■ À produire
Recopiez mot pour mot l'ensemble des données qui suivent.
·····
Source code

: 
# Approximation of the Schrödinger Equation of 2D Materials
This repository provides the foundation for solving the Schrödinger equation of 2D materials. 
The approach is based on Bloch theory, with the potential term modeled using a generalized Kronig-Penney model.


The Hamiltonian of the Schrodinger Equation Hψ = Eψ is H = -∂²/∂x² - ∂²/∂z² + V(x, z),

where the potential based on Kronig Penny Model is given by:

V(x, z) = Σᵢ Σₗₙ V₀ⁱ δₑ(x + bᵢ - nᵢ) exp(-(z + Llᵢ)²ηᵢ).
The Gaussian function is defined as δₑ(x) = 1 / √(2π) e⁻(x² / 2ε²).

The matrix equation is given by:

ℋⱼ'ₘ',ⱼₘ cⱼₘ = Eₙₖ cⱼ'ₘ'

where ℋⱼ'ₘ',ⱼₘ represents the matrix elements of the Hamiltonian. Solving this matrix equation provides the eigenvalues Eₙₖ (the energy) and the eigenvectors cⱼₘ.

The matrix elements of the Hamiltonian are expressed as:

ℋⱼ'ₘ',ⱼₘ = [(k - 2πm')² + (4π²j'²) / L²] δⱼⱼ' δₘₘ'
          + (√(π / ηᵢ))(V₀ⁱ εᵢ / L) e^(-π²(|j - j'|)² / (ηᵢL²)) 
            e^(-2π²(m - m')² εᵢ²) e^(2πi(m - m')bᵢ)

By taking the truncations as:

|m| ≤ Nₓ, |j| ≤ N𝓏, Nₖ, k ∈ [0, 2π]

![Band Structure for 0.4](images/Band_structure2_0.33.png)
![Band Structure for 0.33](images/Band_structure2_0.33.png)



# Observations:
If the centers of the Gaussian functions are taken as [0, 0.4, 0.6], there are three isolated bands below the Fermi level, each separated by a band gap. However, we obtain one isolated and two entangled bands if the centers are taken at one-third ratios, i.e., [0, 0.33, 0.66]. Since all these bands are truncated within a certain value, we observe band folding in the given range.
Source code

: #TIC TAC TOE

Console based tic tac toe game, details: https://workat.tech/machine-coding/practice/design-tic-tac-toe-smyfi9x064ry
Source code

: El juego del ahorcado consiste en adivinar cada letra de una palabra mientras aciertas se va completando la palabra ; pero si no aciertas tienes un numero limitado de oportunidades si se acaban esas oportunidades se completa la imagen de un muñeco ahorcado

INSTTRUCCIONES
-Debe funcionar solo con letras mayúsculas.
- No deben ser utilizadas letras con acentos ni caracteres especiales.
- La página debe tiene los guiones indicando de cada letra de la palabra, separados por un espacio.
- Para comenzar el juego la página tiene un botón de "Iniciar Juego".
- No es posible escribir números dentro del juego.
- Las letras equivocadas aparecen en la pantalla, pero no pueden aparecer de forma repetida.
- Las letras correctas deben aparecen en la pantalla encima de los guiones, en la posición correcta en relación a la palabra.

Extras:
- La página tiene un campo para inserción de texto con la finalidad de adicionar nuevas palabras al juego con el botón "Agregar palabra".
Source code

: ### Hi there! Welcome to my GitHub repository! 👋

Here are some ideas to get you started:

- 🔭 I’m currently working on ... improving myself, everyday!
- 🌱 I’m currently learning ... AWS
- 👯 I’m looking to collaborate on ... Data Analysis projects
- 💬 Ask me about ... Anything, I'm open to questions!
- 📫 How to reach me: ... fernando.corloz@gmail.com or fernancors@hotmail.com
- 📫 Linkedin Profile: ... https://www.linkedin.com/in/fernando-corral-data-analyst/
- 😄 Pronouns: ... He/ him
·····
■ Votre réponse
Source code

: 
# Approximation of the Schrödinger Equation of 2D Materials
This repository provides the foundation for solving the Schrödinger equation of 2D materials. 
The approach is based on Bloch theory, with the potential term modeled using a generalized Kronig-Penney model.


The Hamiltonian of the Schrodinger Equation Hψ = Eψ is H = -∂²/∂x² - ∂²/∂z² + V(x, z),

where the potential based on Kronig Penny Model is given by:

V(x, z) = Σᵢ Σₗₙ V₀ⁱ δₑ(x + bᵢ - nᵢ) exp(-(z + Llᵢ)²ηᵢ).
The Gaussian function is defined as δₑ(x) = 1 / √(2π) e⁻(x² / 2ε²).

The matrix equation is given by:

ℋⱼ'ₘ',ⱼₘ cⱼₘ = Eₙₖ cⱼ'ₘ'

where ℋⱼ'ₘ',ⱼₘ represents the matrix elements of the Hamiltonian. Solving this matrix equation provides the eigenvalues Eₙₖ (the energy) and the eigenvectors cⱼₘ.

The matrix elements of the Hamiltonian are expressed as:

ℋⱼ'ₘ',ⱼₘ = [(k - 2πm')² + (4π²j'²) / L²] δⱼⱼ' δₘₘ'
          + (√(π / ηᵢ))(V₀ⁱ εᵢ / L) e^(-π²(|j - j'|)² / (ηᵢL²)) 
            e^(-2π²(m - m')² εᵢ²) e^(2πi(m - m')bᵢ)

By taking the truncations as:

|m| ≤ Nₓ, |j| ≤ N𝓏, Nₖ, k ∈ [0, 2π]

![Band Structure for 0.4](images/Band_structure2_0.33.png)
![Band Structure for 0.33](images/Band_structure2_0.33.png)



# Observations:
If the centers of the Gaussian functions are taken as [0, 0.4, 0.6], there are three isolated bands below the Fermi level, each separated by a band gap. However, we obtain one isolated and two entangled bands if the centers are taken at one-third ratios, i.e., [0, 0.33, 0.66]. Since all these bands are truncated within a certain value, we observe band folding in the given range.
Source code

: #TIC TAC TOE

Console based tic tac toe game, details: https://workat.tech/machine-coding/practice/design-tic-tac-toe-smyfi9x064ry
Source code

: El juego del ahorcado consiste en adivinar cada letra de una palabra mientras aciertas se va completando la palabra ; pero si no aciertas tienes un numero limitado de oportunidades si se acaban esas oportunidades se completa la imagen de un muñeco ahorcado

INSTTRUCCIONES
-Debe funcionar solo con letras mayúsculas.
- No deben ser utilizadas letras con acentos ni caracteres especiales.
- La página debe tiene los guiones indicando de cada letra de la palabra, separados por un espacio.
- Para comenzar el juego la página tiene un botón de "Iniciar Juego".
- No es posible escribir números dentro del juego.
- Las letras equivocadas aparecen en la pantalla, pero no pueden aparecer de forma repetida.
- Las letras correctas deben aparecen en la pantalla encima de los guiones, en la posición correcta en relación a la palabra.

Extras:
- La página tiene un campo para inserción de texto con la finalidad de adicionar nuevas palabras al juego con el botón "Agregar palabra".
Source code

: ### Hi there! Welcome to my GitHub repository! 👋

Here are some ideas to get you started:

- 🔭 I’m currently working on ... improving myself, everyday!
- 🌱 I’m currently learning ... AWS
- 👯 I’m looking to collaborate on ... Data Analysis projects
- 💬 Ask me about ... Anything, I'm open to questions!
- 📫 How to reach me: ... fernando.corloz@gmail.com or fernancors@hotmail.com
- 📫 Linkedin Profile: ... https://www.linkedin.com/in/fernando-corral-data-analyst/
- 😄 Pronouns: ... He/ him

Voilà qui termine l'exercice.